Supplied passage:
But then there’s the space itself. When an international design competition was launched to reimagine this prominent location in Europe’s answer to Silicon Valley, designers let their imaginations rip with otherworldly, futuristic visions of an exciting civic space.

The reality is steely, angular and hard – not a place where anyone would want to linger. It is ringed by 120 bollards, but not designed in the round. So, while it connects some important and distinctive streets, wayfinding is a struggle. And then there’s that green sloping roof of the Old Street Station entrance – a cabbage patch of green in a grey sea. There are some seats and a narrow strip or two of planting.

Movement and public realm projects on this scale are never simple. City space is always heavily contested, and there are multiple stakeholders with firm views. Factor in site constraints – including building on top of an Underground station, safety and security, pedestrian flow, and the demands of a busy space – and even with the best will in the world, good intentions can sometimes be laid waste, vision statements like headstones in a graveyard.

This isn’t meant to be a post-mortem of Old Street, though, but rather a call to action for doing things differently. Imagine, for example, if the starting point for the roundabout had been an entirely green space, and all its functioning elements had to be designed into the space in a way that co-existed with nature. The end result would have felt very different.

Change is possible. Any place can function as it needs to and make us feel good at the same time

People have argued, “but, ringed by highways, who would want to sit here anyway?” Actually, people might, with trees mitigating pollution and baffling noise, grasses softening edges, and year-round colour and interest. Bees landing on swaying verbena, birds swooping into a welcoming environment.

It’s high time we adopted a bolder response to public spaces. Not just token trees or tufts of building greenery, often sentenced to short and pretty grim lives, but a proper wilding of the city where we seize every opportunity to make public spaces work hard for people and the planet, reversing the habitat and species loss that society appears to have become resigned to, and where hard and pristine is replaced by soft and shaggy.

Recorded information:
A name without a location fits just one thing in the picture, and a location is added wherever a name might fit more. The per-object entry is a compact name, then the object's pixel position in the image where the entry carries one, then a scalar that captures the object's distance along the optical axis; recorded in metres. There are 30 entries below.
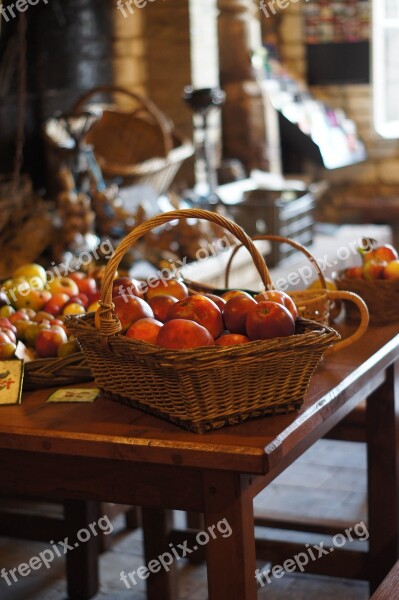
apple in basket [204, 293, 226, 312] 2.12
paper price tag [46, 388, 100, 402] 2.12
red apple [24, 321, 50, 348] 2.36
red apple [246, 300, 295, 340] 1.92
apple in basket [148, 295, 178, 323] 2.15
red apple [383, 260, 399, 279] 2.70
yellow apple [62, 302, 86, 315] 2.47
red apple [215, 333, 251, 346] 1.95
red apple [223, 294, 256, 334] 2.02
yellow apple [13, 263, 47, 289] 2.70
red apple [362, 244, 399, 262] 2.75
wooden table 1.81
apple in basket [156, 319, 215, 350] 1.90
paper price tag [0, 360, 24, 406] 2.12
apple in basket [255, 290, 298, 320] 2.08
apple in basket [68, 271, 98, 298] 2.65
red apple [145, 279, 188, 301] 2.28
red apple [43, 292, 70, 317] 2.52
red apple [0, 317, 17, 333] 2.34
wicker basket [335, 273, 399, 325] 2.65
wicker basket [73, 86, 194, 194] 5.31
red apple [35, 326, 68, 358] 2.30
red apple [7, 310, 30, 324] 2.44
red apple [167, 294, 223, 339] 2.01
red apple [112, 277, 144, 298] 2.20
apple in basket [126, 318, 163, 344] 1.99
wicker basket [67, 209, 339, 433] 1.81
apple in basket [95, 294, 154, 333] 2.05
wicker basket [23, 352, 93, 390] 2.20
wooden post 7.00
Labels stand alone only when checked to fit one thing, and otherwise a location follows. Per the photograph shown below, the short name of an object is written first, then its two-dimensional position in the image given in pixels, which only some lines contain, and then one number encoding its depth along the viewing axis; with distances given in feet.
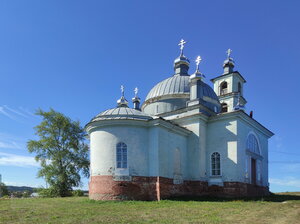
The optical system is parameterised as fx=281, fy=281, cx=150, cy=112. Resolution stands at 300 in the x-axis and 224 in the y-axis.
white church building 59.36
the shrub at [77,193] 94.44
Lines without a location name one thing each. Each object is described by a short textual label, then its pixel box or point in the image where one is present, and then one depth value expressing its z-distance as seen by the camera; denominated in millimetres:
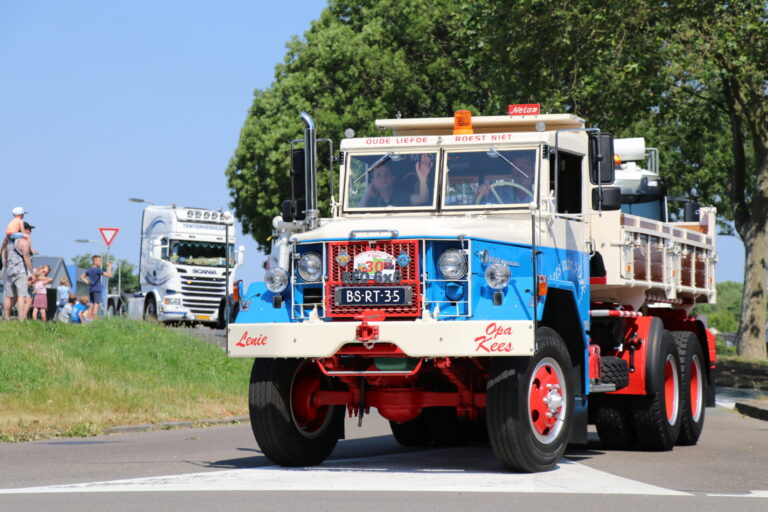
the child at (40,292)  26703
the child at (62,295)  37688
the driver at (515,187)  12453
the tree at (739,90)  28859
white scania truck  40062
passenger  12727
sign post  35812
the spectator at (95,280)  33219
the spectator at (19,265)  22703
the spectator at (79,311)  31531
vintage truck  10961
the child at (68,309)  33638
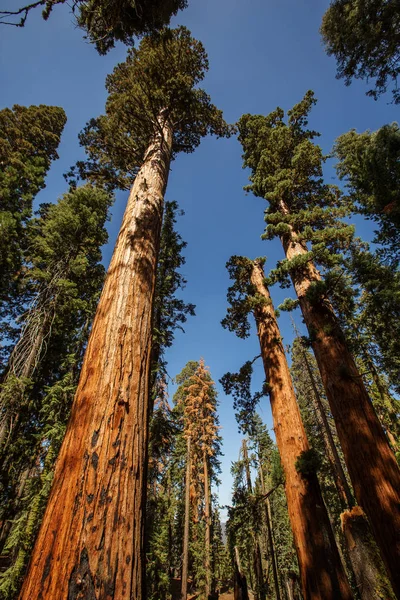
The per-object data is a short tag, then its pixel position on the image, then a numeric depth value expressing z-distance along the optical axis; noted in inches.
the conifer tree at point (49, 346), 296.7
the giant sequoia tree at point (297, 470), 160.6
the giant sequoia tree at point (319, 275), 153.1
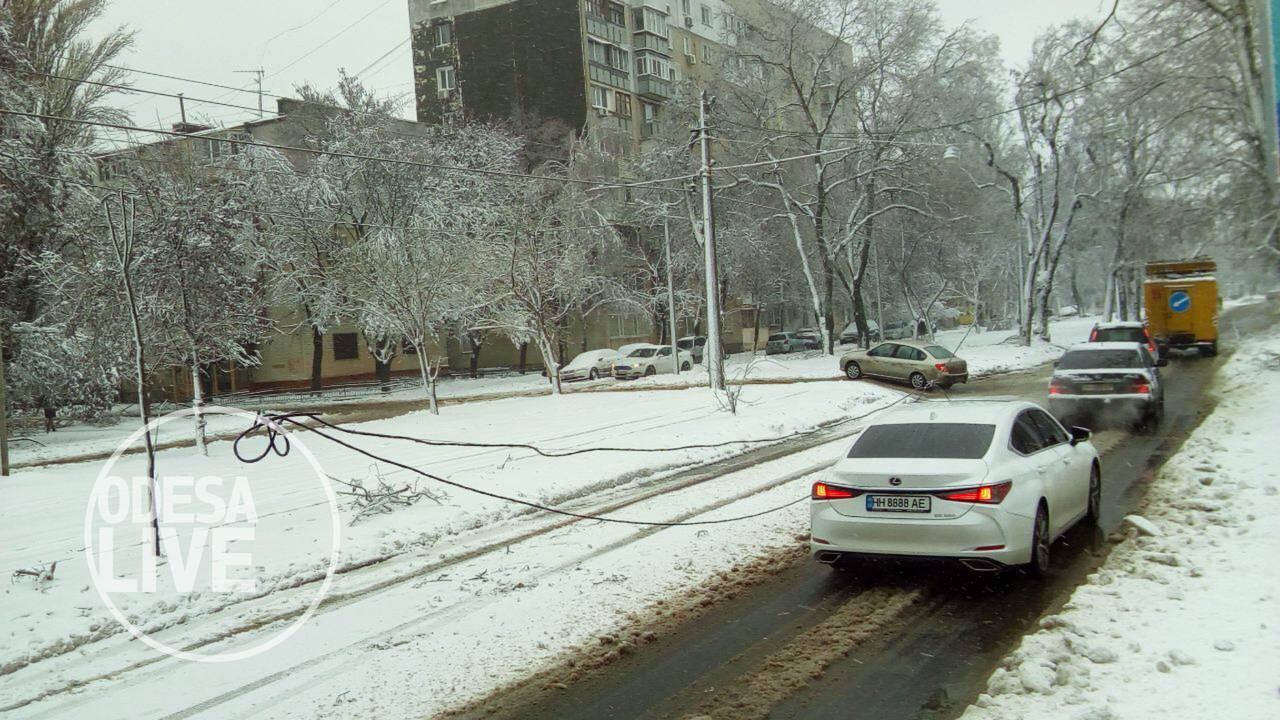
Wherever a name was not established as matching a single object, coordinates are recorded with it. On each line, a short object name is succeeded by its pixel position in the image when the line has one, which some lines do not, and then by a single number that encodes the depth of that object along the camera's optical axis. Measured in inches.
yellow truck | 1286.9
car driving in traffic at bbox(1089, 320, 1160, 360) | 1019.3
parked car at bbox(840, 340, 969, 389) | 1097.4
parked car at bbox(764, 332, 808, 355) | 2068.2
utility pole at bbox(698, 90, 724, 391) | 824.9
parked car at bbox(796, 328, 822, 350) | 2077.9
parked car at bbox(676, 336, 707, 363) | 1876.2
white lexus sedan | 251.6
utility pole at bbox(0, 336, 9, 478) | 609.9
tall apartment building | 2181.3
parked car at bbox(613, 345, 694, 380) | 1523.1
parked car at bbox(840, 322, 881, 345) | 2049.7
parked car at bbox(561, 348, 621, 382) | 1542.8
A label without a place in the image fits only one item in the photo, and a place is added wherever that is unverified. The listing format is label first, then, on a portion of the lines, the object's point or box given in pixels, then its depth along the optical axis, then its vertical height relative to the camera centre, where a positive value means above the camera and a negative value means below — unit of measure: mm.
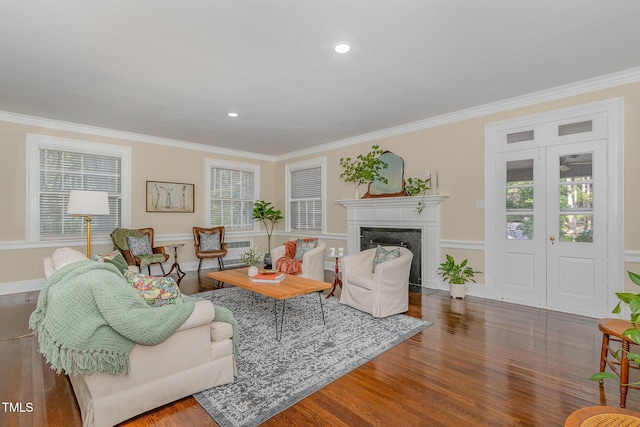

Set of tasks:
A. Say whether each statement agrees with the Old Street passage, answering yes or no and quoting the words that decide it: (i) the space is ringed by 120 bollards; (ii) the space was designed in the round; (iii) the Old Street Station entrance has a grey sloping roof.
B. Please carry on the Old Street passage from its last sentence.
The records come from a different source than the Old Street passage.

Written answers:
A.
(i) Yes: "It is ringed by 120 bollards"
(ii) No: "but not designed in the round"
(iii) No: "that green sloping roof of the Old Street Station entrance"

B.
These still need to be managed spaces, cared for and loved. No one wants overgrown shrubs and bushes creating dark corners. But more broadly, this is about cities relaxing, feeling more confident and guerrilla, breathing out and coming to the realisation that we need a new aesthetic for these times – one that illuminates the pleasure of allowing nature to colonise.

If you’re in London, head to Princes Circus at the top of Shaftesbury Avenue for a glimpse of what’s possible. This used to be an austere, grey slice of the city, criss-crossed by busy roads and dominated by an electricity substation. Audiences from the Shaftesbury Theatre had to exit onto narrow pavements.

Part of Camden Council’s West End Project, the area has been made to feel very different. Road space has been reclaimed for pedestrians and cyclists, and coffee shops spill out and thrive under a lush canopy. It is comfortable, open, and inviting, now with generous, long seating for those theatre audiences. At night, dappled woodland-effect lighting makes it not just safe, but special. It feels alive and like it finally makes sense.

Change is possible. Any place can function as it needs to and make us feel good at the same time. We can heal the severance between people and nature, but only if we see nature and landscape as the yeast to the best loaf ever – the active ingredient, and where to start.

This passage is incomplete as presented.